Stony Point is a town in Rockland County, New York, United States. It is part of the New York City Metropolitan Area.  The town is located north of the town of Haverstraw, east and south of Orange County, and west of the Hudson River and Westchester County.  The population was 15,059 at the 2010 census. The name of the town is derived from a prominent projection into the Hudson River.

The town is in the northeastern part of the county. U.S. Route 9W, U.S. Route 202, and the Palisades Interstate Parkway are major north-south routes through the town. Stony Point is included in the North Rockland Central School District. It is the most rural of the five towns in Rockland County.

Life in Stony Point, NY 
Stony Point, New York is a town that many call home for the suburban style vibe. The town contains numerous strip malls alongside Route 9W, which have a variety of stores and shops. Many residents frequently enjoy the events at the local library, Rose Memorial Library. It's also relatively close to the city of Nyack, New York. It's also just 40 miles north New York City.

As of 2020, the median price for a single family home was around $420,000. To rent an entire home in Stony Point, it cost between a range of $1,300-$3,000.

History 

During the American Revolution, the King's Ferry in Stony Point linked New York and the southern colonies with New England; it was used many times by General George Washington's Continental Army, and in 1781 Washington's French allies used it on their way to the Battle of Yorktown.

The economy of the town improved upon the rediscovery of limestone deposits in the 19th century. The town of Stony Point was founded in 1865 from the northern part of the town of Haverstraw.

Battle of Stony Point 
During the American Revolution, defending the area of Stony Point was crucial. Even George Washington himself prioritized keeping Stony Point, along with the areas around it safe. The importance of controlling that area was crucial to the control of West Point, which is why Washington found taking back the area so important. Washington assigned Major Henry Lee and General Anthony Wayne as the men in charge, and knew the importance of controlling the area.
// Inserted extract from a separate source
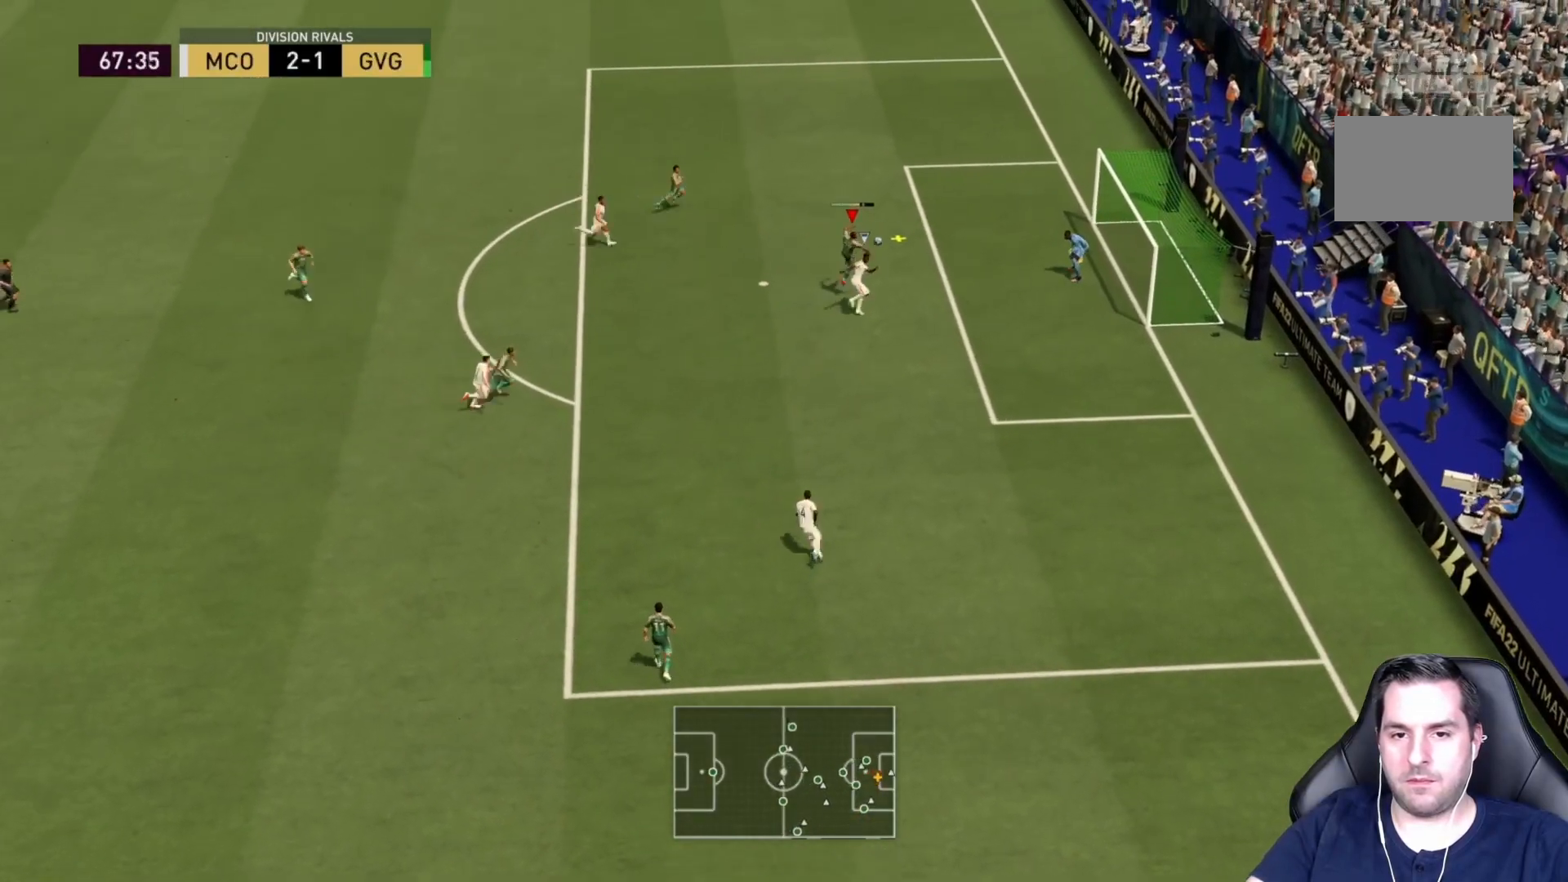
{"buttons": ["R2"], "left_stick": "right", "right_stick": "center", "events": [[150, "R2", "down"]]}
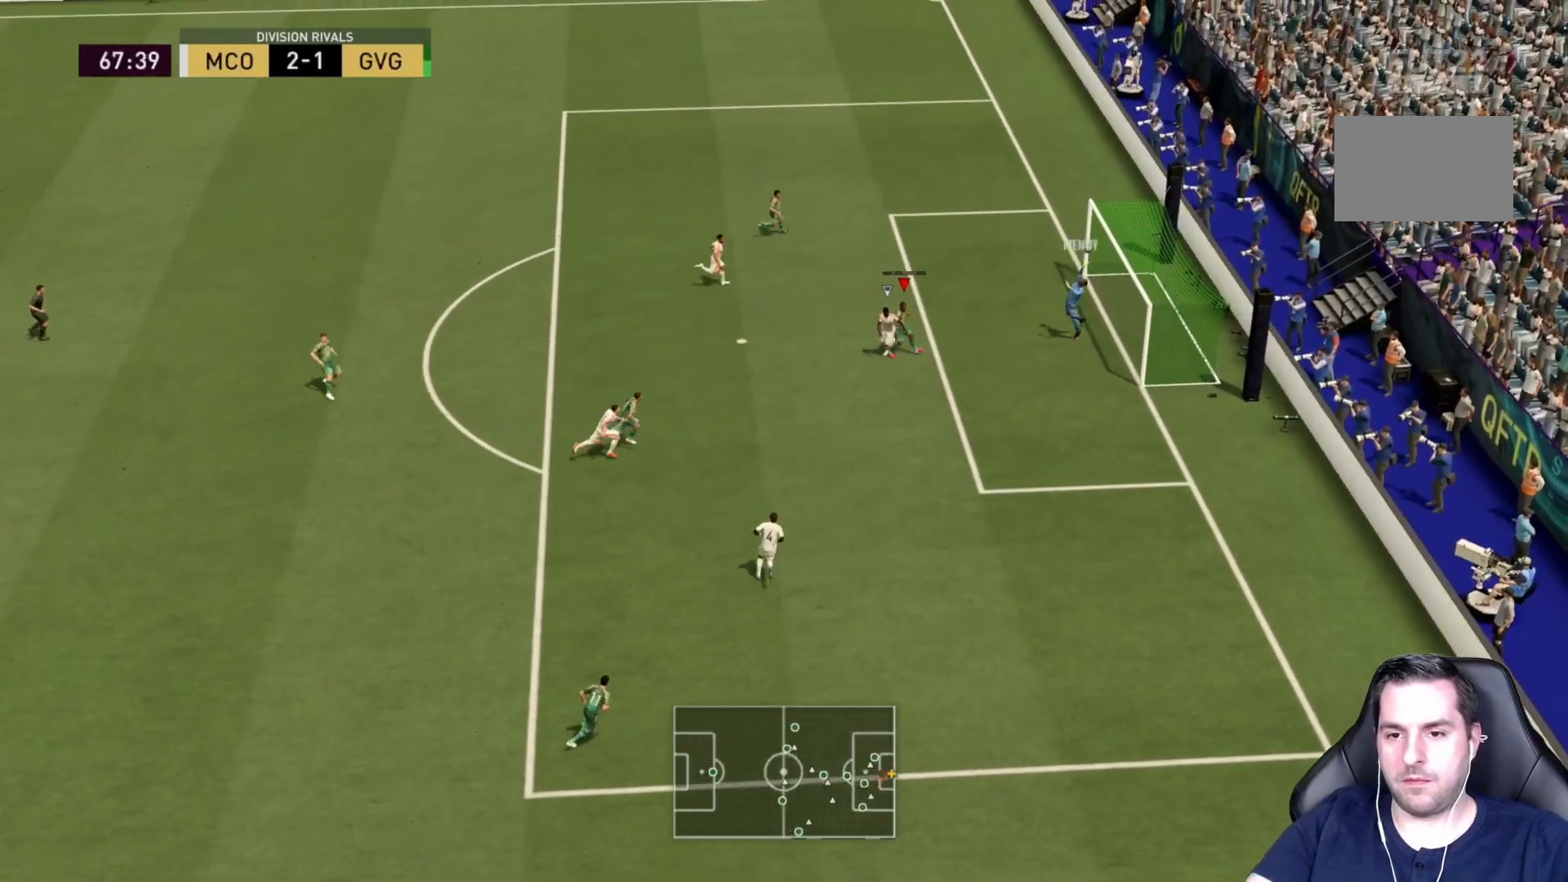
{"buttons": ["R2"], "left_stick": "down-right", "right_stick": "center", "events": [[367, "left_stick", "down-right"]]}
Having control of Stony Point would enable Washington to have the most effective line of communication between certain colonies. The geography of the town attributed into the advantages the area had to offer. For example, the rockiness and woods made it a good place to keep watch over the Hudson River. General Wayne planned his attack accordingly, and executed the attack effectively.

Stony Point was controlled by British troops, but Washington wanted control to help take down their strong naval forces. By taking control, the Americans would gain an advantage over the British for the remainder of the war. Although it wasn't a definitive battle, it still played a major role in the outcome of the American Revolution.

During the Battle of Stony Point, there were many different sources of weaponry. One of the main ones used was a bayonet. The British soldiers relied heavily on the sword on the end of their rifles, simply because it was more effective during the battle. Although it might seem ironic that a sword can out do a firearm, but the bayonets were extremely effective if trained for it. Also, the rifles at the time of the battle had flaws, such as it being too light. General Wayne took note of this, and advised his side to stay away from the use of rifles. He encouraged the use of muskets and bayonets for the same reasoning.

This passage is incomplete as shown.